I should have stopped there. But then the dog that is destined to be lost would usually not heed the hunter’s whistle. I mentioned a couple of my cousins who rode “Marwa” tricycles for a living in the dirty overcrowded parts of Lagos. Surely, she could give them this magical object and they could present their CV with job experience in riding “Marwa” tricycles and barely completed secondary school education as the content. If this magical thing really worked, they would easily get specialist consultant jobs in teaching hospitals, no? So it was me, with all the alphabets behind my name that required spiritual assistance to get a job. I see.

That was the technical knockout and in my naiveté I was secretly overjoyed that she finally got it. I pressed home my imagined advantage. We know why a psychiatrist would be jobless in a country where there’s practically an epidemic of mental illness and a severe dearth of psychiatrist. Clearly, there’s a policy maker somewhere whose head is completely incorrect! A moron would see the available data laid out above and make the right decision 100 times out of 100 times! But it’s Nigeria. Look at the quality of those we elect every four years to govern us! Look at the quality of those they appoint to man important parastatals that are directly related to human development and economic progress. Just look at them!
Of course I landed in trouble for all that analysis. Family meeting upon family meeting were called “on my head”. In the end I had to find someone in the family who had her authentic password to pacify her.

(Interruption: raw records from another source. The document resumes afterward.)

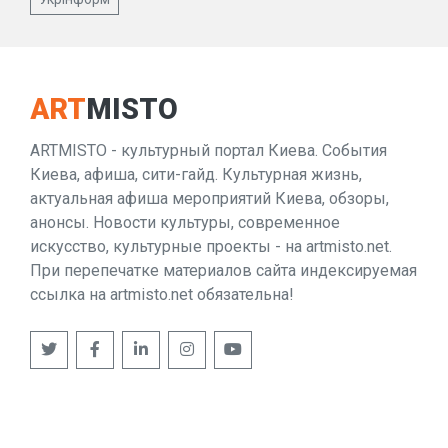
ART
MISTO
ARTMISTO - культурный портал Киева. События
Киева, афиша, сити-гайд. Культурная жизнь,
актуальная афиша мероприятий Киева, обзоры,
анонсы. Новости культуры, современное
искусство, культурные проекты - на artmisto.net.
При перепечатке материалов сайта индексируемая
ссылка на artmisto.net обязательна!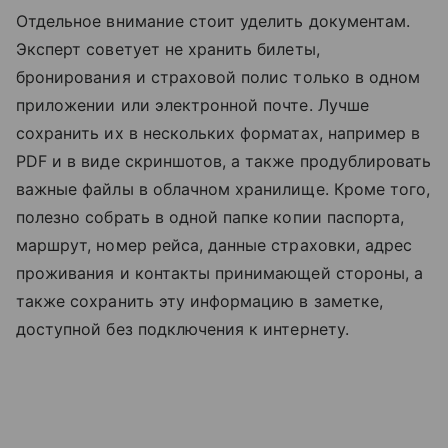
Отдельное внимание стоит уделить документам.
Эксперт советует не хранить билеты,
бронирования и страховой полис только в одном
приложении или электронной почте. Лучше
сохранить их в нескольких форматах, например в
PDF и в виде скриншотов, а также продублировать
важные файлы в облачном хранилище. Кроме того,
полезно собрать в одной папке копии паспорта,
маршрут, номер рейса, данные страховки, адрес
проживания и контакты принимающей стороны, а
также сохранить эту информацию в заметке,
доступной без подключения к интернету.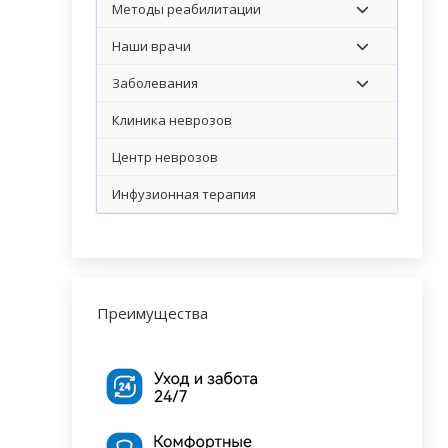
Методы реабилитации
Наши врачи
Заболевания
Клиника неврозов
Центр неврозов
Инфузионная терапия
Преимущества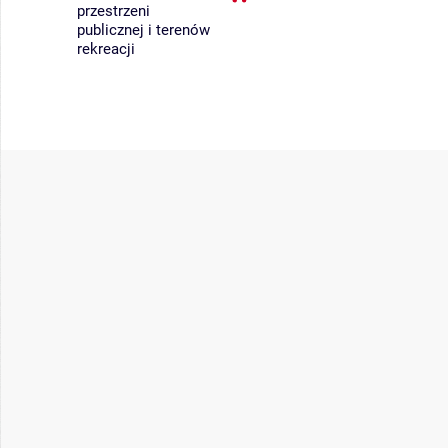
przestrzeni
publicznej i terenów
rekreacji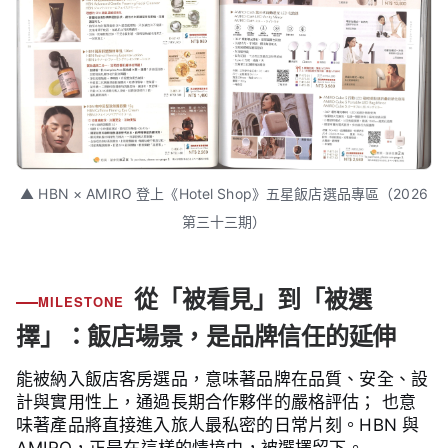
▲ HBN × AMIRO 登上《Hotel Shop》五星飯店選品專區（2026
第三十三期）
從「被看見」到「被選
MILESTONE
擇」：飯店場景，是品牌信任的延伸
能被納入飯店客房選品，意味著品牌在品質、安全、設
計與實用性上，通過長期合作夥伴的嚴格評估； 也意
味著產品將直接進入旅人最私密的日常片刻。HBN 與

But would you blame the poor old woman?
The only thing she could understand in the whole complex situation was her monthly allowance that was no longer forthcoming. She didn’t have the education or exposure to understand her world. She had no tools to understand the situation. So she resorted to the supernatural and in that realm, magical thinking was the solution to her problem.
So imagine the millions of unemployed Nigerians. Multiply that by several helpless mothers like mine, who just can’t make sense of it and are in utter despair, seeking magical solutions where none exists.

In what universe would there be forgiveness for those who are elected and appointed to think and act on behalf of the vulnerable members of society such as the elderly mothers of unemployed men and women, and protect them from having to confront the unemployment of the children who support them in their old age?

It is not the jobs of these vulnerable elderly persons to run the economy or make policies. The only thing they should be doing is to vote. It is the job of those who are elected to act on their behalf and help insulate them from hardship and situations they were never equipped to confront and respond to.

But we always fail them. Over and over again, we fail them. Elected and appointed officials alike fail them through incompetence, corruption, complete lack of vision and sometimes, plain idiocy.